● Tugas
Tulis ulang seluruh teks tentang makna psikologi dalam pembelajaran PAI persis sama, tanpa mengubah satu kata atau tanda baca pun.
━━ Teks Bacaan ━━
B.  Makna Psikologi dalam Pembelajaran PAI
Fokus psikologi pembelajaran PAI mengkaji masalah tingkah laku individu dalamkaitannya dengan pendidikan Islam (tingkah laku individu dalam proses pembelajaran pendidikan agama Islam).[9] Oleh karena itu, psikologi pembelajaran PAI termasuk ke dalam psikologi khusus. Dalam bahasa yang lain, Arthur S. Rebber juga menggolongkan psikologi pendidikan sebagai subdisiplin psikologi terapan (applicable).[10] Psikologi terapan adalah penerapan disiplin ilmu psikologi dalam proses pembelajaran pendidikan agama Islam. Dengan demikian, psikologi pembelajaran PAI pun dimasukkan ke dalam psikologi terapan. Dalam hal ini, ada kesamaan makna antara psikologi khusus dengan psikologi terapan.
━━━
━━ Data yang Diberikan ━━
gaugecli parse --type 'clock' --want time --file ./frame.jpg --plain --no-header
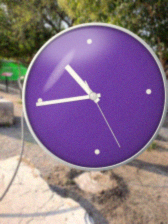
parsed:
10:44:26
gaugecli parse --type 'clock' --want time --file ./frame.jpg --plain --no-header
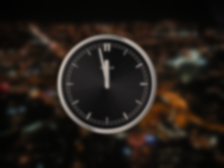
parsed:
11:58
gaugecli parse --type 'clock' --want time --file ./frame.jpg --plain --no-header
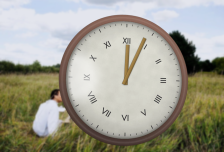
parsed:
12:04
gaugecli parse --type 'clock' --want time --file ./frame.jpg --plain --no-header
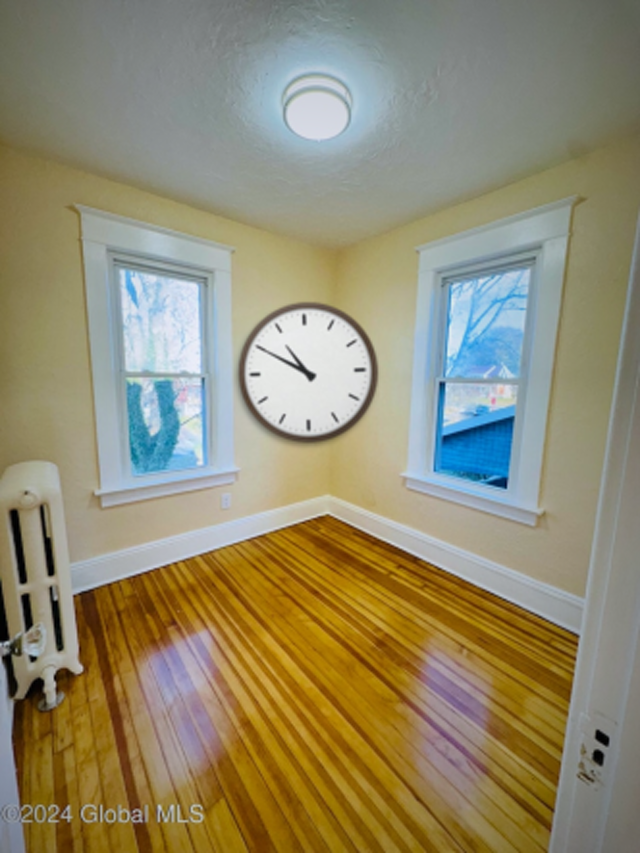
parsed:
10:50
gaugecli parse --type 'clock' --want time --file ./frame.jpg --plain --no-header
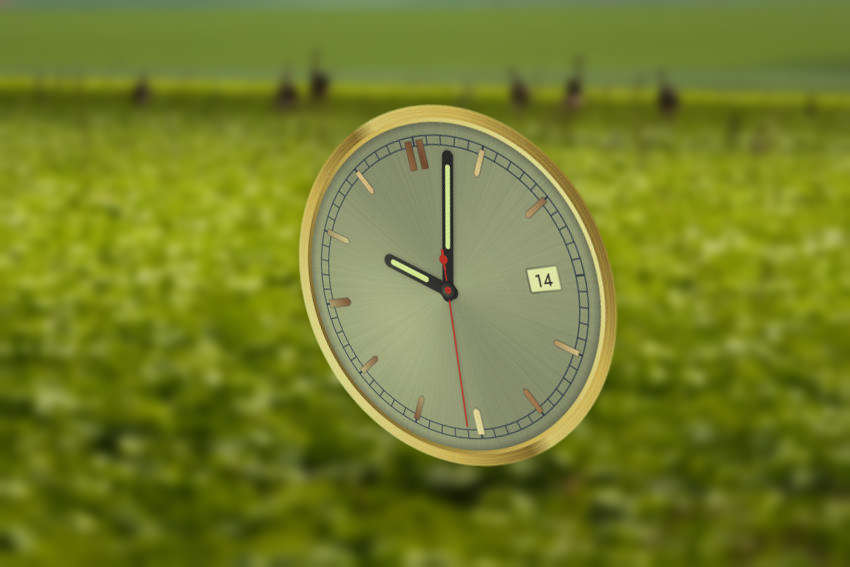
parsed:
10:02:31
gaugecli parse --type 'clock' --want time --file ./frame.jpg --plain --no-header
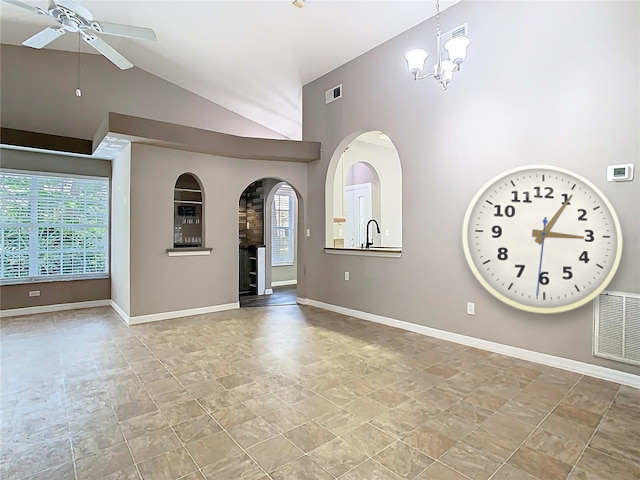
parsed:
3:05:31
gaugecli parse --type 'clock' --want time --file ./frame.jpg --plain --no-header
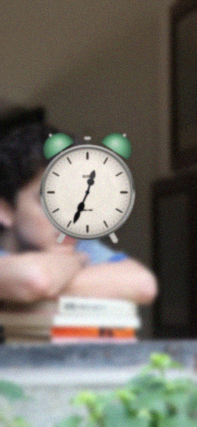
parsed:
12:34
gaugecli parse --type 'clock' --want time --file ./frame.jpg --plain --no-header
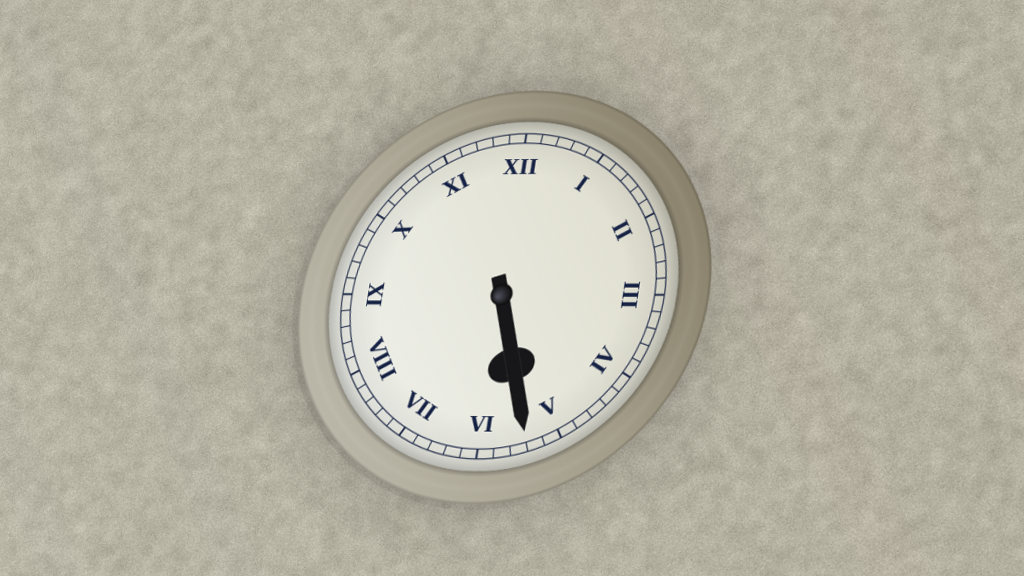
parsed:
5:27
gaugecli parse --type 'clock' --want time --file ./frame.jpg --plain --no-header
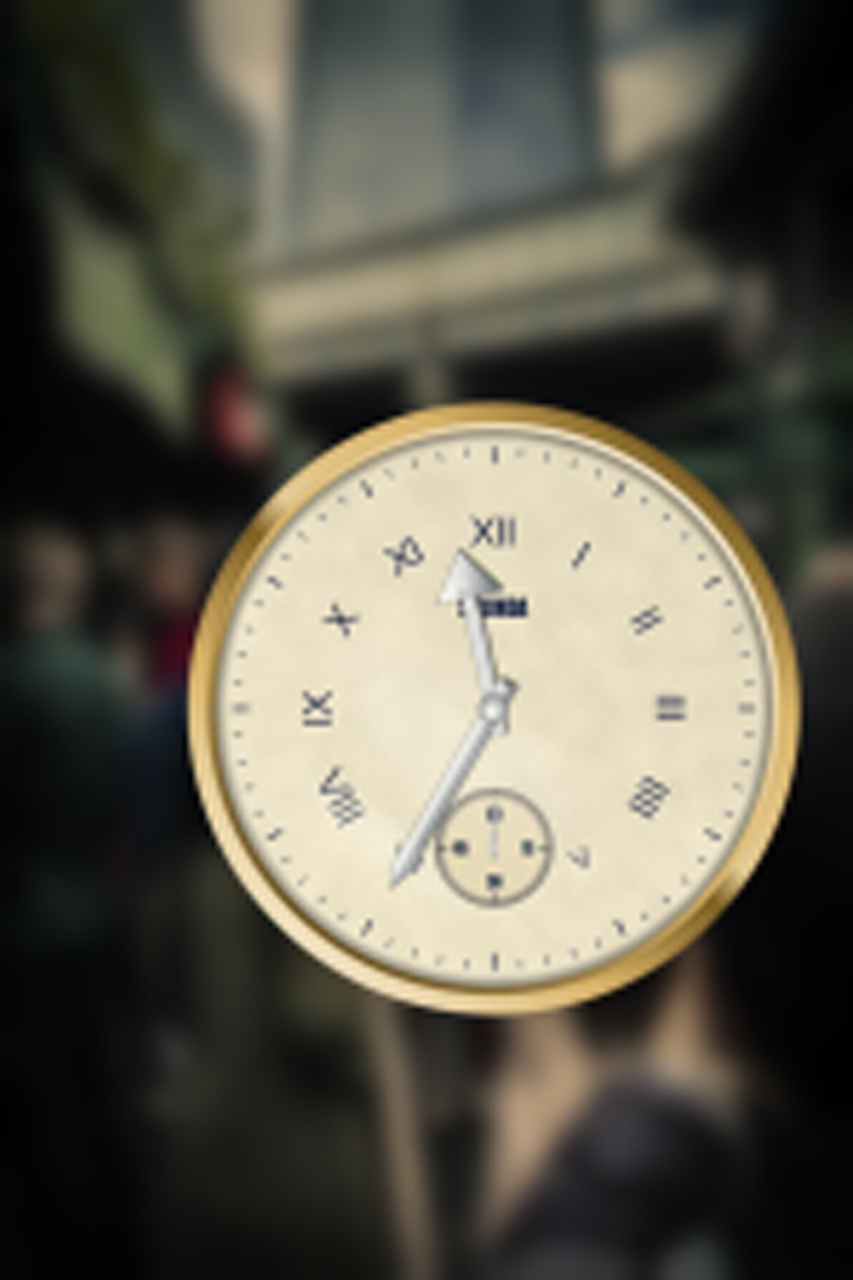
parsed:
11:35
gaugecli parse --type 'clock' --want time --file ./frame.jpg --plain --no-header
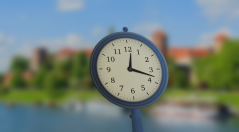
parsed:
12:18
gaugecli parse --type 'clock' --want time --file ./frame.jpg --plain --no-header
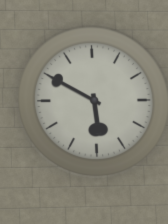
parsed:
5:50
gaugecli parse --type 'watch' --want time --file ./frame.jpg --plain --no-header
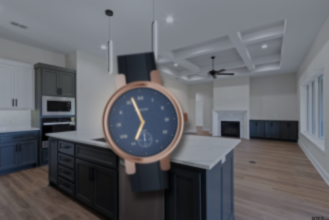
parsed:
6:57
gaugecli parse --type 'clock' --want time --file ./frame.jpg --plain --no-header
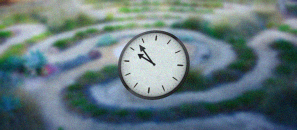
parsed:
9:53
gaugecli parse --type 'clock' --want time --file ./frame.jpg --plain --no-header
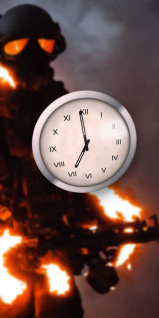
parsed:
6:59
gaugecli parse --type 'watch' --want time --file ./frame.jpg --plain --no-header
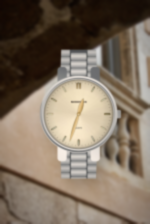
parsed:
12:33
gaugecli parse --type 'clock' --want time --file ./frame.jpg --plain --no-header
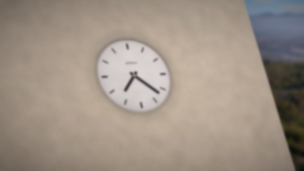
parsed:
7:22
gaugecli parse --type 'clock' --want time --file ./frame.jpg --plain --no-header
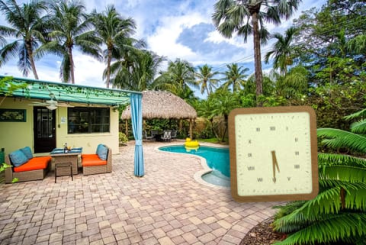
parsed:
5:30
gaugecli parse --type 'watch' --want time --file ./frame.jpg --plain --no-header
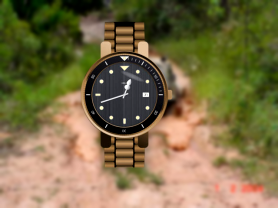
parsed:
12:42
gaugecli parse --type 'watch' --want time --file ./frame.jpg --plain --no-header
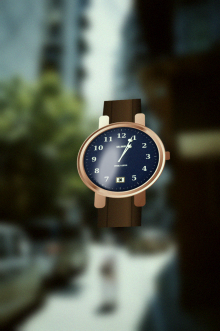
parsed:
1:04
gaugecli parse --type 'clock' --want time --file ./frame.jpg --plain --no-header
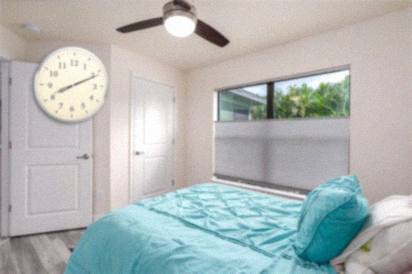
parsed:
8:11
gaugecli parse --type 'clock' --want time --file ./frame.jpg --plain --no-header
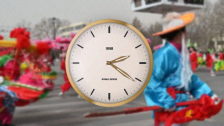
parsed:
2:21
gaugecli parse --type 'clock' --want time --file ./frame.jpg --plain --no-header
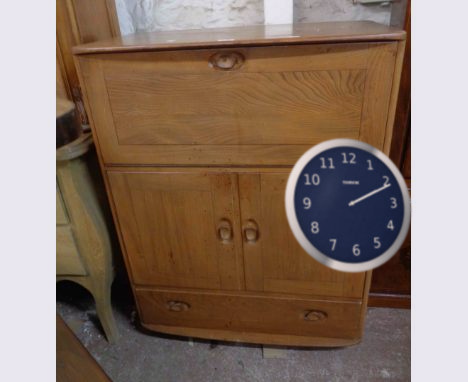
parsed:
━━━
● Jawaban
B.  Makna Psikologi dalam Pembelajaran PAI
Fokus psikologi pembelajaran PAI mengkaji masalah tingkah laku individu dalamkaitannya dengan pendidikan Islam (tingkah laku individu dalam proses pembelajaran pendidikan agama Islam).[9] Oleh karena itu, psikologi pembelajaran PAI termasuk ke dalam psikologi khusus. Dalam bahasa yang lain, Arthur S. Rebber juga menggolongkan psikologi pendidikan sebagai subdisiplin psikologi terapan (applicable).[10] Psikologi terapan adalah penerapan disiplin ilmu psikologi dalam proses pembelajaran pendidikan agama Islam. Dengan demikian, psikologi pembelajaran PAI pun dimasukkan ke dalam psikologi terapan. Dalam hal ini, ada kesamaan makna antara psikologi khusus dengan psikologi terapan.